Con ayuda del contramaestre Hartlepool, el Kaw-djer consiguió hacer comprender la nueva situación a aquel rebaño enloquecido que invadía el puente. En el momento de la varada, algunos emigrantes, unos voluntariamente y otros expulsados por el choque, habían pasado por la borda. Habían caído sobre los arrecifes donde la resaca los revolcaba, mutilados y sin vida. Pero la inmovilidad del navío empezaba a tranquilizar a los demás. Poco a poco, hombres, mujeres y niños fueron a protegerse de los torrentes de lluvia que las nubes dejaban caer en cataratas, debajo de las camaretas o en el entrepuente. El Kaw-djer por su parte siguió velando por la seguridad de todos, en compañía de Halg, de Karroly y del contramaestre.

Instalados ya en el interior del navío, donde reinaba un relativo silencio, la mayoría de los emigrantes no tardaron en dormirse. Pasando de un extremo al otro, aquellas pobres gentes habían recobrado la confianza y dócilmente habían obedecido en cuanto sintieron que les dominaba otra energía y otra inteligencia. Y como si fuera la cosa más natural del mundo, se entregaban totalmente al Kaw-djer, dejándole la responsabilidad de tomar las decisiones por ellos y de asegurar su seguridad. No se les había preparado para correr tales peligros.

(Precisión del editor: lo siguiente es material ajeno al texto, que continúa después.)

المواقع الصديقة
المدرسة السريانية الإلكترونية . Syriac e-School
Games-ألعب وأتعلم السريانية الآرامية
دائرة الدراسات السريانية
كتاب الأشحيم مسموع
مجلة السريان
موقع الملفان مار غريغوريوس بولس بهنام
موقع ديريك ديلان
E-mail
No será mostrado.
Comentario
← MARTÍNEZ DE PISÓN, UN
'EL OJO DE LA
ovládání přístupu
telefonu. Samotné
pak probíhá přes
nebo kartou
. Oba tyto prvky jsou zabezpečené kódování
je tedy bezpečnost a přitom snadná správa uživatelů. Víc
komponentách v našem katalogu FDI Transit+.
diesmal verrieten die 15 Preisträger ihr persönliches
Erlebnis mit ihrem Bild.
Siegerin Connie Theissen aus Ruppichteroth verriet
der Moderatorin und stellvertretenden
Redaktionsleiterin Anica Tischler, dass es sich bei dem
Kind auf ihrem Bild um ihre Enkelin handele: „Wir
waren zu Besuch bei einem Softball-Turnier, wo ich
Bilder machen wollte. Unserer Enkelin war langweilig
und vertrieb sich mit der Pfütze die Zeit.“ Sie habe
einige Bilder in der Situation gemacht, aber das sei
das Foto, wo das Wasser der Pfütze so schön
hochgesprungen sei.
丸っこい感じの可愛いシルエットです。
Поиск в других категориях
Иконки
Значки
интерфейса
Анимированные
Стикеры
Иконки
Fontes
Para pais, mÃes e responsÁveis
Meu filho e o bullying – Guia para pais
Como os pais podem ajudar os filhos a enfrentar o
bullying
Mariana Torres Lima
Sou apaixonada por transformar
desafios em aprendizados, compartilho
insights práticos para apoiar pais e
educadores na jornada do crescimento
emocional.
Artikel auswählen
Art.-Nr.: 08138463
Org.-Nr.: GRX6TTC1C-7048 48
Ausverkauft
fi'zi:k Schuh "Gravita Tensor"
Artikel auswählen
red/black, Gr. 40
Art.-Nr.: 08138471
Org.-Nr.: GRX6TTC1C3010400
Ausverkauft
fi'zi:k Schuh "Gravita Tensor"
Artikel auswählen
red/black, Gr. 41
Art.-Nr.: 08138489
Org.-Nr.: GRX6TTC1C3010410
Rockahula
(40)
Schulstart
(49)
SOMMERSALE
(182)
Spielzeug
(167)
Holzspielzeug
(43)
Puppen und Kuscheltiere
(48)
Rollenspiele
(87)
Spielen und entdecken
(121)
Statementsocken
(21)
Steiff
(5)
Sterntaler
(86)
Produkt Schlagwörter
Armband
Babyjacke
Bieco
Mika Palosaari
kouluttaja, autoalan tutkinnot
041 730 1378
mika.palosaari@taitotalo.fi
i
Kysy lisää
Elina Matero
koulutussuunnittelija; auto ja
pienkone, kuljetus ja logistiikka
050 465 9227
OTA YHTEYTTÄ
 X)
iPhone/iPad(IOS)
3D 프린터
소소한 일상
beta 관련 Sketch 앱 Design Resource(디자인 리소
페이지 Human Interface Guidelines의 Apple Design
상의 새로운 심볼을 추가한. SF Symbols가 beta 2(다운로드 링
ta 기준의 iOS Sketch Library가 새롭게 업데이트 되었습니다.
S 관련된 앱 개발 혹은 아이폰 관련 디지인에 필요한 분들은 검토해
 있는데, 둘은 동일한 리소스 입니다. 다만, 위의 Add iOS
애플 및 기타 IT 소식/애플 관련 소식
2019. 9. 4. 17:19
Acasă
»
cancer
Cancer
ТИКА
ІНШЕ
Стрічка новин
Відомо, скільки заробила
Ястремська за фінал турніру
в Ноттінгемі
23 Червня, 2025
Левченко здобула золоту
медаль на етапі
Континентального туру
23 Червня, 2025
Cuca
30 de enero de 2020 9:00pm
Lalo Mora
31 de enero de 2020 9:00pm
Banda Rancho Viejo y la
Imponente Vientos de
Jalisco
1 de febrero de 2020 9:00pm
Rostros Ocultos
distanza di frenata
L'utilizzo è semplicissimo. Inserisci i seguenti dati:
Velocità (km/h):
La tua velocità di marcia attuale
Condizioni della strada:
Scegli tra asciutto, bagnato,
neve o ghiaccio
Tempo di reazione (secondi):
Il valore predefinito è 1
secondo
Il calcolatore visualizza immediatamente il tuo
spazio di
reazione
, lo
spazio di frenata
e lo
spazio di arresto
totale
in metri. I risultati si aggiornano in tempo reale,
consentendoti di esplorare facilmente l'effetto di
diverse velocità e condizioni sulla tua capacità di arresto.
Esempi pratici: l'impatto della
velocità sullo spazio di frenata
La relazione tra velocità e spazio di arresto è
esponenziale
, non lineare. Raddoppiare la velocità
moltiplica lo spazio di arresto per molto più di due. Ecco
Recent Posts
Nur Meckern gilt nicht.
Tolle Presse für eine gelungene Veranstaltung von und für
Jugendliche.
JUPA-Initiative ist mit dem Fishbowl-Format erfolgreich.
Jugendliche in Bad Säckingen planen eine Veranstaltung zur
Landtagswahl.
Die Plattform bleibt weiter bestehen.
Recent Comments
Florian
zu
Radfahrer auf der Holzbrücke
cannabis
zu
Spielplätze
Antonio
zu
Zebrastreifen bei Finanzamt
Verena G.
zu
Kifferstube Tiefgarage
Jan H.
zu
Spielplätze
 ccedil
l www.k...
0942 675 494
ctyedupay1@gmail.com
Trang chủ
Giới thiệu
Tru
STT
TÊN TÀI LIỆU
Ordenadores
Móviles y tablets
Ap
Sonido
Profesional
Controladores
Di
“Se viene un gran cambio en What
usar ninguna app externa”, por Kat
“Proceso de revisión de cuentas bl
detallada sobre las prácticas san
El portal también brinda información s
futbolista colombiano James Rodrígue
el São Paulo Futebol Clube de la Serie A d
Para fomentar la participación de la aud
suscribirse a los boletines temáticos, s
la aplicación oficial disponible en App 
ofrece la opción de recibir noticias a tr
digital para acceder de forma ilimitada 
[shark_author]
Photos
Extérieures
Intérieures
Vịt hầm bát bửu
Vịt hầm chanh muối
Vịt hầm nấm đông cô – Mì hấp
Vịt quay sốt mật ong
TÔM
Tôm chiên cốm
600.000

Animosos ante las miserias habituales de la existencia por su paciente resignación, se sentían sin fuerzas en circunstancias tan excepcionales, e, inconscientemente, deseaban que alguien se encargase de distribuir a cada uno su tarea.

Entre aquellos emigrantes estaban representados, más o menos ampliamente, franceses, italianos, rusos, irlandeses, ingleses, alemanes e incluso japoneses, pero, sin embargo, la mayoría procedía de los Estados de Norteamérica. Esa misma diversidad de razas se encontraba dentro de las profesiones. Si bien la inmensa mayoría formaba parte de la clase agrícola, algunos pertenecían a la clase obrera propiamente dicha e incluso unos cuantos, antes de expatriarse, habían ejercido profesiones liberales. Solteros en su mayoría, sólo unos cien o ciento cincuenta estaban casados y arrastraban consigo un auténtico tropel de niños. Pero todos tenían en común un mismo rasgo: el ser unas ruinas de la sociedad. Víctimas unos de un azar desfavorable en su nacimiento, otros de una falta de equilibrio moral, éstos de una insuficiente inteligencia o fuerza, aquéllos de desgracias inmerecidas, todos habían tenido que reconocer que eran unos inadaptados a su medio social y decidirse por ir a probar fortuna bajo otros cielos.

Todas las situaciones sociales, a excepción de la riqueza, estaban representadas en aquella población híbrida, que era un microcosmos, una imagen a escala reducida de la especie humana. Y por otra parte, también la extrema miseria había sido desterrada, puesto que la Sociedad de colonización había exigido de sus adherentes la posesión de un capital mínimo de quinientos francos, capital que, según las posibilidades individuales, había sido elevado por unos cuantos a una cifra veinte o treinta veces superior. En suma, se trataba de una muchedumbre ni mejor ni peor que cualquier otra; con sus desigualdades, sus virtudes y sus taras, era la muchedumbre, masa confusa de deseos y de sentimientos contradictorios, la muchedumbre anónima de donde arranca a veces una voluntad única y total, como en la masa amorfa del mar se forma y se aísla una corriente.

¿Qué iba a ser de aquella muchedumbre que el azar arrojaba a una costa inhóspita? ¿Cómo resolvería el eterno problema de la vida?